**Aim of the task:**
Rewrite all of the rows below as a Markdown table with a "No." column for the line number and a "Line" column for the line's text, skipping blank lines. Leave the pictures out of the answer.

[Opening Entries supplied section]

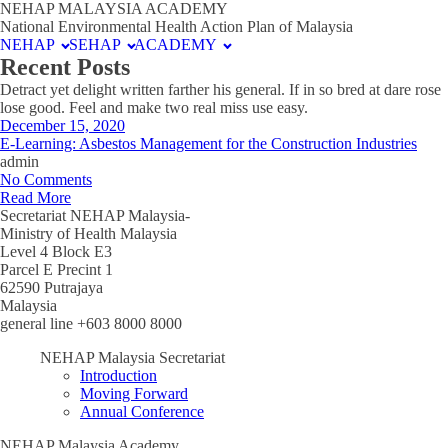
NEHAP MALAYSIA ACADEMY
National Environmental Health Action Plan of Malaysia
NEHAP
SEHAP
ACADEMY
Recent Posts
Detract yet delight written farther his general. If in so bred at dare rose
lose good. Feel and make two real miss use easy.
December 15, 2020
E-Learning: Asbestos Management for the Construction Industries
admin
No Comments
Read More
Secretariat NEHAP Malaysia-
Ministry of Health Malaysia
Level 4 Block E3
Parcel E Precint 1
62590 Putrajaya
Malaysia
general line +603 8000 8000
NEHAP Malaysia Secretariat
Introduction
Moving Forward
Annual Conference
NEHAP Malaysia Academy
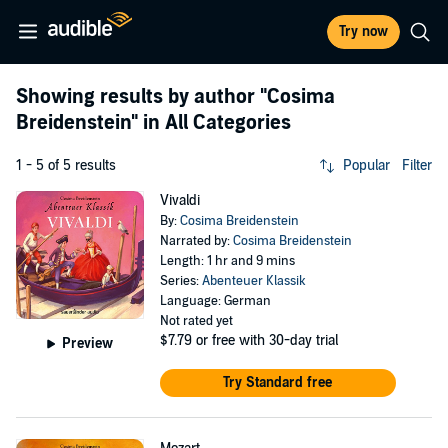
Try now
Showing results by author
"Cosima
Breidenstein"
in All Categories
1 - 5 of 5 results
Popular
Filter
Vivaldi
By:
Cosima Breidenstein
Narrated by:
Cosima Breidenstein
Length: 1 hr and 9 mins
Series:
Abenteuer Klassik
Language: German
Not rated yet
$7.79
or free with 30-day trial
Preview
Try Standard free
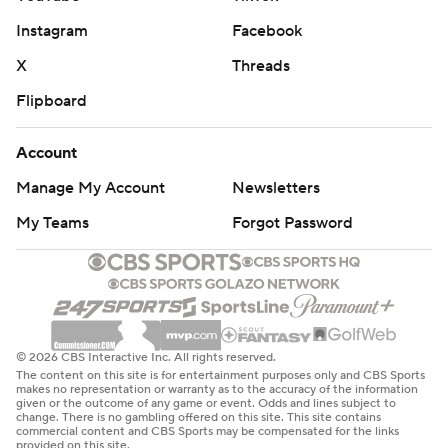
Instagram
Facebook
X
Threads
Flipboard
Account
Manage My Account
Newsletters
My Teams
Forgot Password
© 2026 CBS Interactive Inc. All rights reserved.
The content on this site is for entertainment purposes only and CBS Sports
makes no representation or warranty as to the accuracy of the information
given or the outcome of any game or event. Odds and lines subject to
change. There is no gambling offered on this site. This site contains
commercial content and CBS Sports may be compensated for the links
provided on this site.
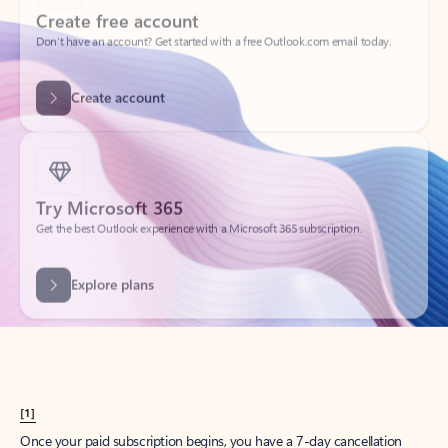
Create account
Try Microsoft 365
Get the best Outlook experience with a Microsoft 365 subscription.
Explore plans
[1]
Once your paid subscription begins, you have a 7-day cancellation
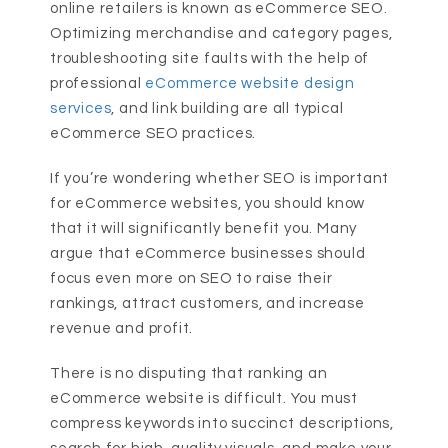
online retailers is known as eCommerce SEO.
Optimizing merchandise and category pages,
troubleshooting site faults with the help of
professional
eCommerce website design
services
, and link building are all typical
eCommerce SEO practices.
If you’re wondering whether SEO is important
for eCommerce websites, you should know
that it will significantly benefit you. Many
argue that eCommerce businesses should
focus even more on SEO to raise their
rankings, attract customers, and increase
revenue and profit.
There is no disputing that ranking an
eCommerce website is difficult. You must
compress keywords into succinct descriptions,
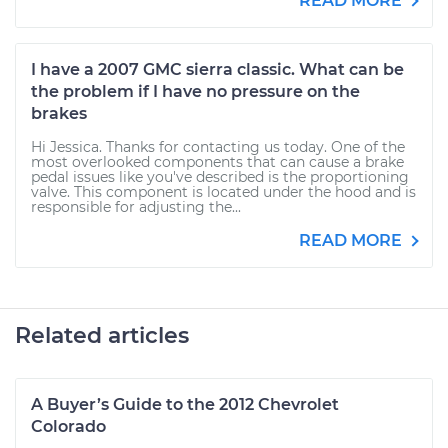
READ MORE
I have a 2007 GMC sierra classic. What can be
the problem if I have no pressure on the
brakes
Hi Jessica. Thanks for contacting us today. One of the
most overlooked components that can cause a brake
pedal issues like you've described is the proportioning
valve. This component is located under the hood and is
responsible for adjusting the...
READ MORE
Related articles
A Buyer’s Guide to the 2012 Chevrolet
Colorado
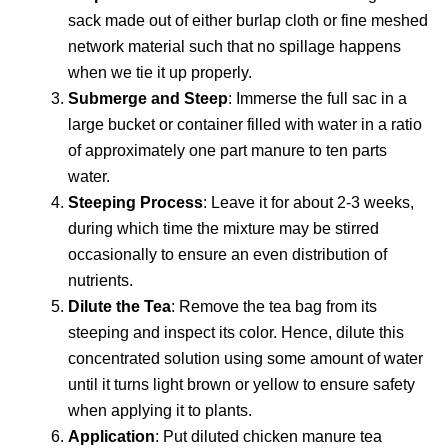
sack made out of either burlap cloth or fine meshed
network material such that no spillage happens
when we tie it up properly.
Submerge and Steep
: Immerse the full sac in a
large bucket or container filled with water in a ratio
of approximately one part manure to ten parts
water.
Steeping Process
: Leave it for about 2-3 weeks,
during which time the mixture may be stirred
occasionally to ensure an even distribution of
nutrients.
Dilute the Tea
: Remove the tea bag from its
steeping and inspect its color. Hence, dilute this
concentrated solution using some amount of water
until it turns light brown or yellow to ensure safety
when applying it to plants.
Application
: Put diluted chicken manure tea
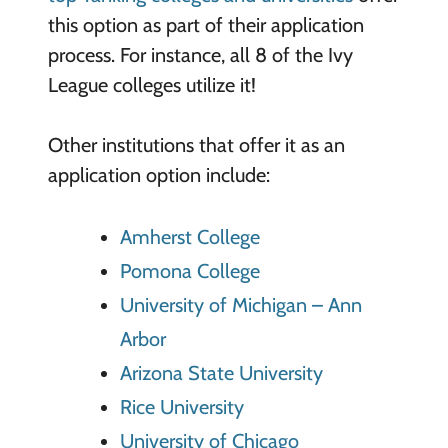
this option as part of their application
process. For instance, all 8 of the Ivy
League colleges utilize it!
Other institutions that offer it as an
application option include:
Amherst College
Pomona College
University of Michigan – Ann
Arbor
Arizona State University
Rice University
University of Chicago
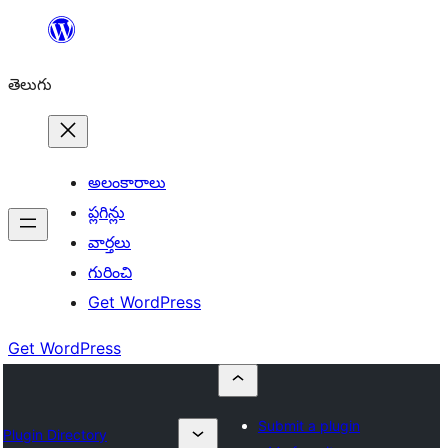
విషయానికి
వెళ్ళండి
తెలుగు
అలంకారాలు
ప్లగిన్లు
వార్తలు
గురించి
Get WordPress
Get WordPress
Submit a plugin
Plugin Directory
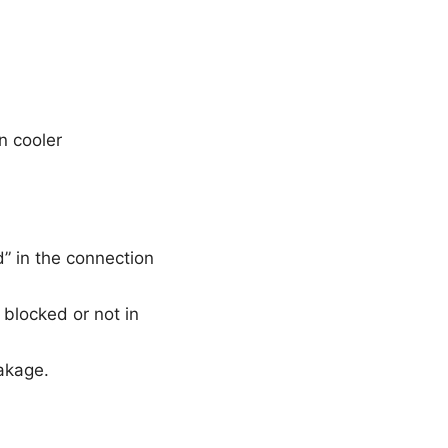
n cooler
” in the connection
 blocked or not in
akage.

[Closing Entries supplied section]

**Task output:**
| No. | Line |
|---|---|
| 1 | NEHAP MALAYSIA ACADEMY |
| 2 | National Environmental Health Action Plan of Malaysia |
| 3 | NEHAP |
| 4 | SEHAP |
| 5 | ACADEMY |
| 6 | Recent Posts |
| 7 | Detract yet delight written farther his general. If in so bred at dare rose |
| 8 | lose good. Feel and make two real miss use easy. |
| 9 | December 15, 2020 |
| 10 | E-Learning: Asbestos Management for the Construction Industries |
| 11 | admin |
| 12 | No Comments |
| 13 | Read More |
| 14 | Secretariat NEHAP Malaysia- |
| 15 | Ministry of Health Malaysia |
| 16 | Level 4 Block E3 |
| 17 | Parcel E Precint 1 |
| 18 | 62590 Putrajaya |
| 19 | Malaysia |
| 20 | general line +603 8000 8000 |
| 21 | NEHAP Malaysia Secretariat |
| 22 | Introduction |
| 23 | Moving Forward |
| 24 | Annual Conference |
| 25 | NEHAP Malaysia Academy |
| 26 | Try now |
| 27 | Showing results by author |
| 28 | "Cosima |
| 29 | Breidenstein" |
| 30 | in All Categories |
| 31 | 1 - 5 of 5 results |
| 32 | Popular |
| 33 | Filter |
| 34 | Vivaldi |
| 35 | By: |
| 36 | Cosima Breidenstein |
| 37 | Narrated by: |
| 38 | Cosima Breidenstein |
| 39 | Length: 1 hr and 9 mins |
| 40 | Series: |
| 41 | Abenteuer Klassik |
| 42 | Language: German |
| 43 | Not rated yet |
| 44 | $7.79 |
| 45 | or free with 30-day trial |
| 46 | Preview |
| 47 | Try Standard free |
| 48 | Instagram |
| 49 | Facebook |
| 50 | X |
| 51 | Threads |
| 52 | Flipboard |
| 53 | Account |
| 54 | Manage My Account |
| 55 | Newsletters |
| 56 | My Teams |
| 57 | Forgot Password |
| 58 | © 2026 CBS Interactive Inc. All rights reserved. |
| 59 | The content on this site is for entertainment purposes only and CBS Sports |
| 60 | makes no representation or warranty as to the accuracy of the information |
| 61 | given or the outcome of any game or event. Odds and lines subject to |
| 62 | change. There is no gambling offered on this site. This site contains |
| 63 | commercial content and CBS Sports may be compensated for the links |
| 64 | provided on this site. |
| 65 | Create account |
| 66 | Try Microsoft 365 |
| 67 | Get the best Outlook experience with a Microsoft 365 subscription. |
| 68 | Explore plans |
| 69 | [1] |
| 70 | Once your paid subscription begins, you have a 7-day cancellation |
| 71 | online retailers is known as eCommerce SEO. |
| 72 | Optimizing merchandise and category pages, |
| 73 | troubleshooting site faults with the help of |
| 74 | professional |
| 75 | eCommerce website design |
| 76 | services |
| 77 | , and link building are all typical |
| 78 | eCommerce SEO practices. |
| 79 | If you’re wondering whether SEO is important |
| 80 | for eCommerce websites, you should know |
| 81 | that it will significantly benefit you. Many |
| 82 | argue that eCommerce businesses should |
| 83 | focus even more on SEO to raise their |
| 84 | rankings, attract customers, and increase |
| 85 | revenue and profit. |
| 86 | There is no disputing that ranking an |
| 87 | eCommerce website is difficult. You must |
| 88 | compress keywords into succinct descriptions, |
| 89 | READ MORE |
| 90 | I have a 2007 GMC sierra classic. What can be |
| 91 | the problem if I have no pressure on the |
| 92 | brakes |
| 93 | Hi Jessica. Thanks for contacting us today. One of the |
| 94 | most overlooked components that can cause a brake |
| 95 | pedal issues like you've described is the proportioning |
| 96 | valve. This component is located under the hood and is |
| 97 | responsible for adjusting the... |
| 98 | READ MORE |
| 99 | Related articles |
| 100 | A Buyer’s Guide to the 2012 Chevrolet |
| 101 | Colorado |
| 102 | sack made out of either burlap cloth or fine meshed |
| 103 | network material such that no spillage happens |
| 104 | when we tie it up properly. |
| 105 | Submerge and Steep |
| 106 | : Immerse the full sac in a |
| 107 | large bucket or container filled with water in a ratio |
| 108 | of approximately one part manure to ten parts |
| 109 | water. |
| 110 | Steeping Process |
| 111 | : Leave it for about 2-3 weeks, |
| 112 | during which time the mixture may be stirred |
| 113 | occasionally to ensure an even distribution of |
| 114 | nutrients. |
| 115 | Dilute the Tea |
| 116 | : Remove the tea bag from its |
| 117 | steeping and inspect its color. Hence, dilute this |
| 118 | concentrated solution using some amount of water |
| 119 | until it turns light brown or yellow to ensure safety |
| 120 | when applying it to plants. |
| 121 | Application |
| 122 | : Put diluted chicken manure tea |
| 123 | this option as part of their application |
| 124 | process. For instance, all 8 of the Ivy |
| 125 | League colleges utilize it! |
| 126 | Other institutions that offer it as an |
| 127 | application option include: |
| 128 | Amherst College |
| 129 | Pomona College |
| 130 | University of Michigan – Ann |
| 131 | Arbor |
| 132 | Arizona State University |
| 133 | Rice University |
| 134 | University of Chicago |
| 135 | విషయానికి |
| 136 | వెళ్ళండి |
| 137 | తెలుగు |
| 138 | అలంకారాలు |
| 139 | ప్లగిన్లు |
| 140 | వార్తలు |
| 141 | గురించి |
| 142 | Get WordPress |
| 143 | Get WordPress |
| 144 | Submit a plugin |
| 145 | Plugin Directory |
| 146 | n cooler |
| 147 | ” in the connection |
| 148 |  blocked or not in |
| 149 | akage. |